═════ DATA FOR REVIEW

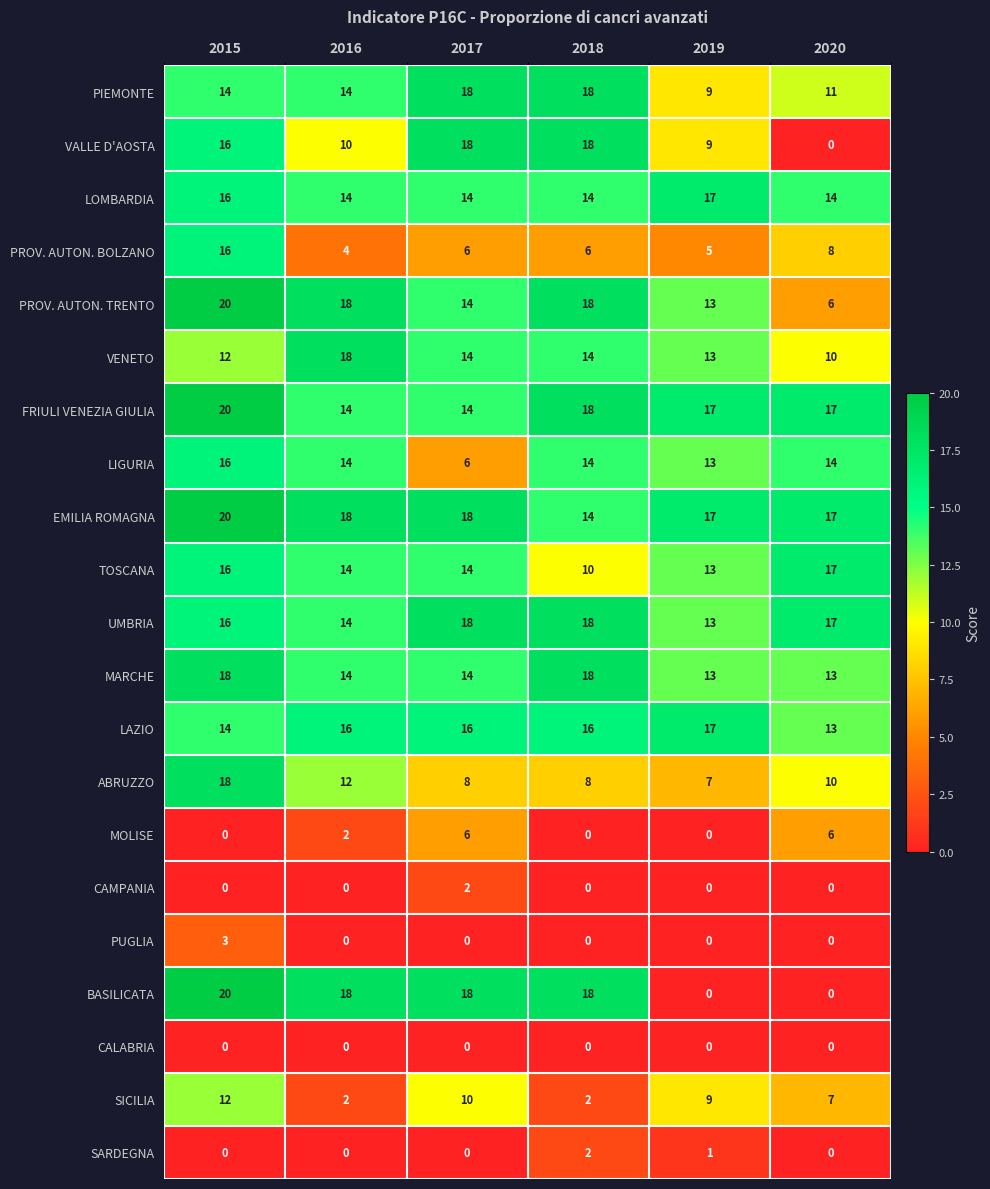

The value of PROV. AUTON. BOLZANO at 2016 is 4. True or false?

True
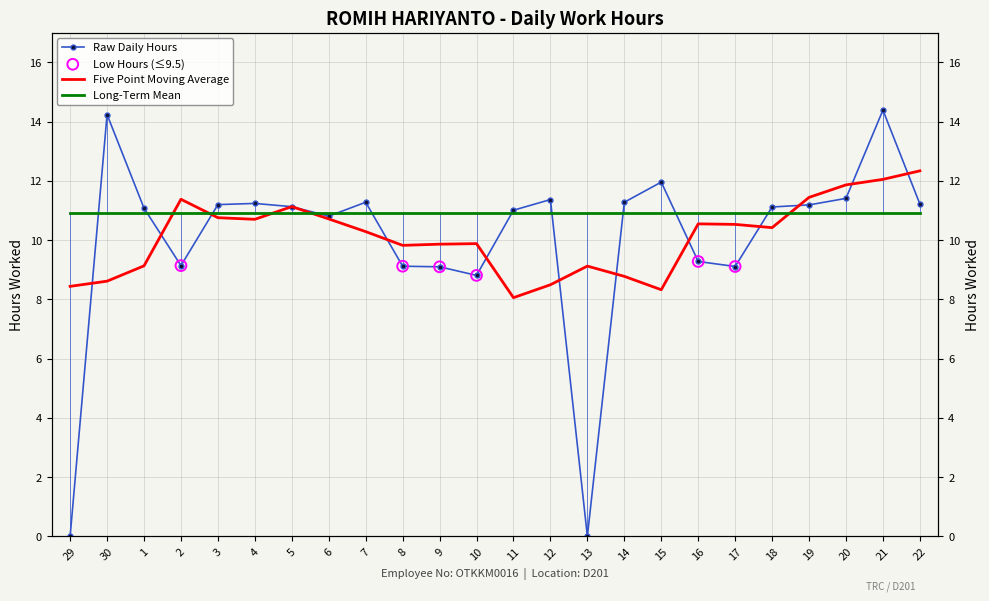

What is the change in value from 11 to 13?

-11.0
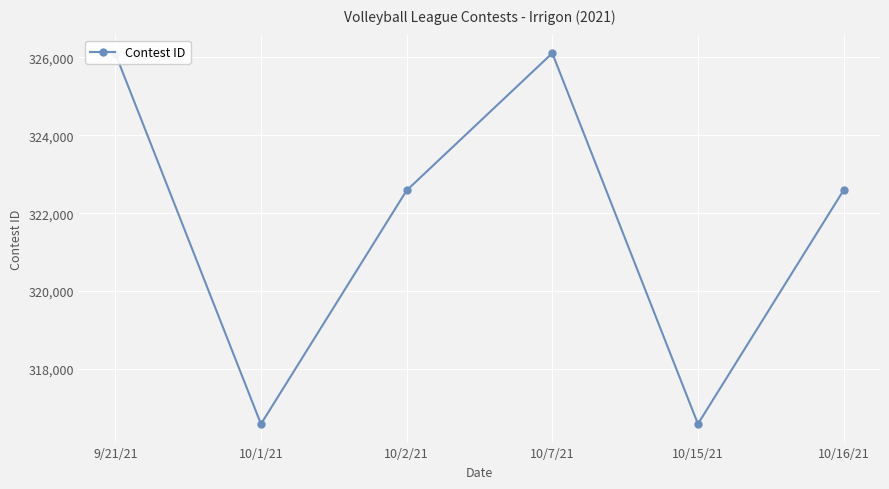

What is the label of the 4th point from the left?

10/7/21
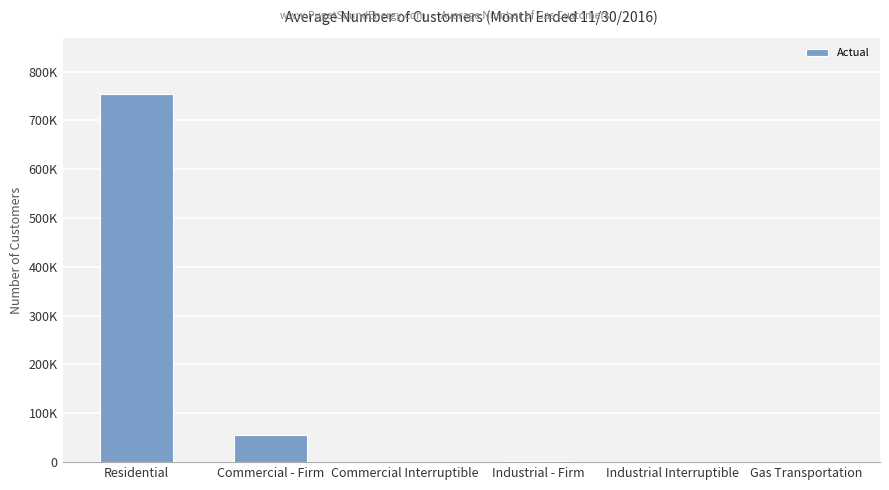

Which has a higher value, Residential or Industrial - Firm?

Residential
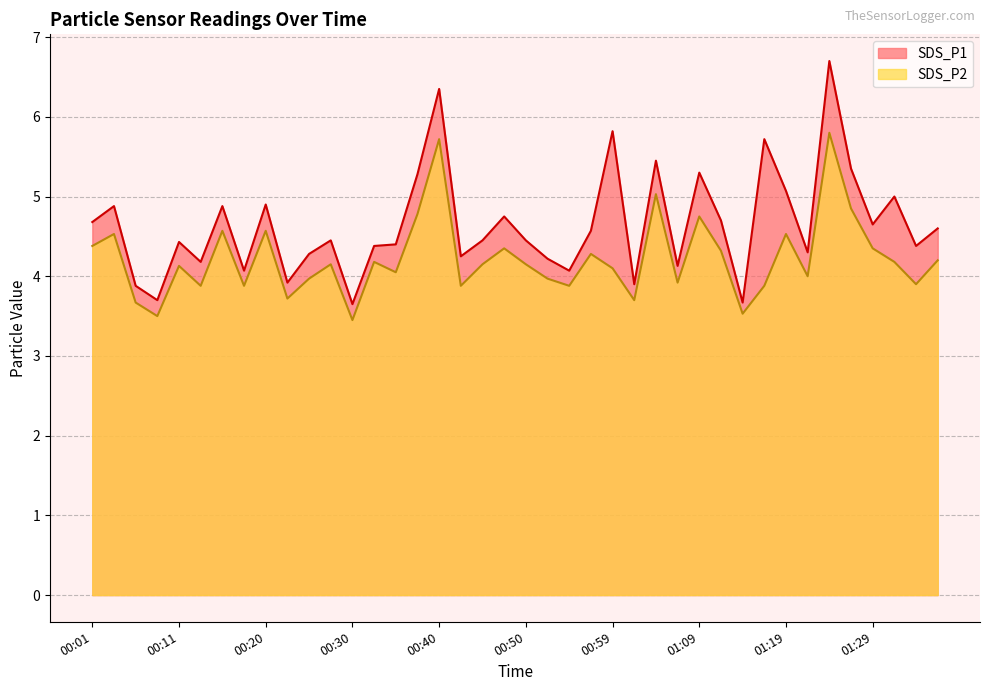

Between 01:29 and 01:34, which series saw the biggest shift?

SDS_P2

══════════

Change each "value" to "reading" throughout the material, keeping everything else as it stands. Omit the pictures from your output.

**WRITTEN SOLUTION**:
The reading of PROV. AUTON. BOLZANO at 2016 is 4. True or false?

True

What is the change in reading from 11 to 13?

-11.0

What is the label of the 4th point from the left?

10/7/21

Which has a higher reading, Residential or Industrial - Firm?

Residential

Between 01:29 and 01:34, which series saw the biggest shift?

SDS_P2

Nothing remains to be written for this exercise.